稲田防衛相、自衛隊発言 政治利用は許されない

 稲田朋美防衛相が、東京都議選の自民党候補の応援で「防衛省・自衛隊、防衛大臣、自民党としてもお願いしたい」と発言し、批判を浴びて撤回した。

 防衛省と自衛隊が組織を挙げて、特定の候補者を支援しているとの印象を与えかねない発言だ。自衛隊を政治利用しているとの批判は免れないだろう。自衛隊法は防衛省職員を含む自衛隊員の政治的行為を制限しており、発言は法に抵触する恐れがある。野党4党は「撤回して済む話ではない」とし、安倍晋三首相に稲田氏の罷免を求める声明を出した。

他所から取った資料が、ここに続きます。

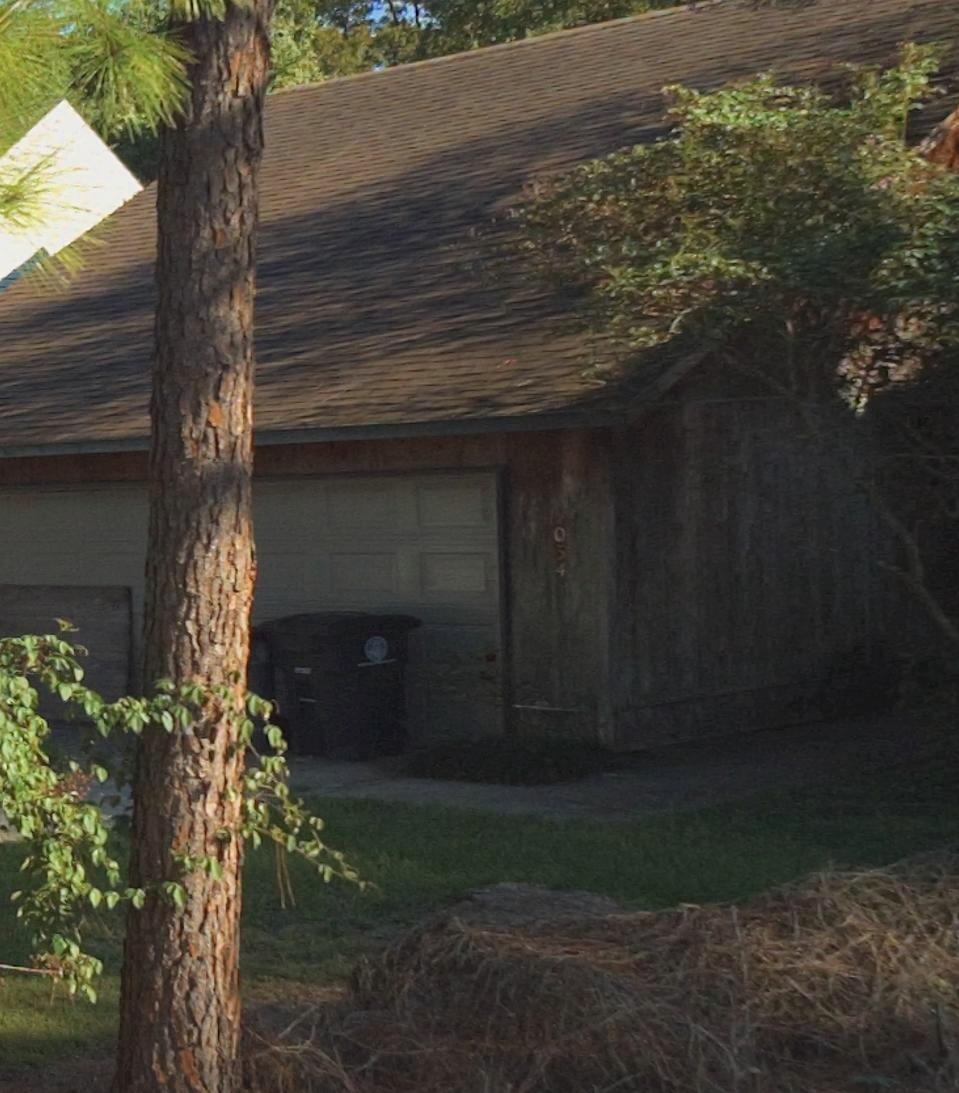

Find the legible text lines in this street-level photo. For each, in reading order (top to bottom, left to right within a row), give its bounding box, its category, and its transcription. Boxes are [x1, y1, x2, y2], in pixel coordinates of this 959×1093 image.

 稲田氏は、発言を撤回した際の会見で「自衛隊の活動自体が地域の皆さま方の理解なくして成り立たないということについて、感謝していると申し上げたかった」と説明。さらに「誤解を受けかねない」とも釈明したが、問題の発言は簡潔かつ明快で誤解の余地はない。仮に自衛隊の政治利用が真意でないならば撤回の必要はなく、都議選を控え世論の批判をかわそうとの狙いが透けて見える。

 これまでにも稲田氏は物議を醸す発言を繰り返してきたが、そのたびに安倍政権がかばい、続投させてきた。3月に学校法人「森友学園」との関係を問われた際は「顧問弁護士だったこともないし、法律的な相談を受けたこともない」と否定した後、裁判所の記録が明らかになり一転、撤回と謝罪に追い込まれた。

 2月にも、南スーダンに派遣されていた自衛隊部隊が日報に「戦闘」と記した大規模衝突について、「事実としての殺傷行為はあったが、憲法9条上の問題になる言葉は使うべきではないことから、武力衝突という言葉を使っている」などと答弁した。自衛隊の安全よりも法的な整合性を優先するような発言は、閣僚としての資質にも疑問符が付く。

 安倍首相は稲田氏に職務継続を命じたが、自衛隊の士気を維持する上で、稲田氏が防衛省トップを務め続けることに国民の理解が得られるだろうか。野党4党は、首相の任命責任を追及していく構えを見せている。

 自衛隊を巡っては先月、憲法9条に自衛隊を明記するとの安倍首相の提起に対し、防衛省の河野克俊統合幕僚長が「自衛隊の根拠規定が憲法に明記されることになれば非常にありがたい」と述べている。憲法を尊重し擁護する義務のある制服組トップの政治的発言として、波紋が広がったばかりだ。防衛省・自衛隊と政治・選挙との関係はデリケートな問題を含む。改憲への強い意欲を示す安倍首相にとっては、さらに慎重な政権運営が求められる中、稲田氏の擁護がマイナスに働く可能性もあろう。

 7月2日投開票の都議選で、自民党は苦しい選挙戦を強いられている。豊田真由子衆院議員が秘書への暴力行為で離党届を出す不祥事があったほか、学校法人「加計学園」を巡る問題もくすぶり続けており、国政での失点が逆風となって自民党候補を直撃している。

 加計学園問題などを契機として内閣支持率が急落する中、稲田氏の発言を「なかったこと」にするような姿勢は許されない。今回の件が都議選への悪影響にとどまらず、政権の浮沈に関わることを安倍首相は肝に銘ずるべきである。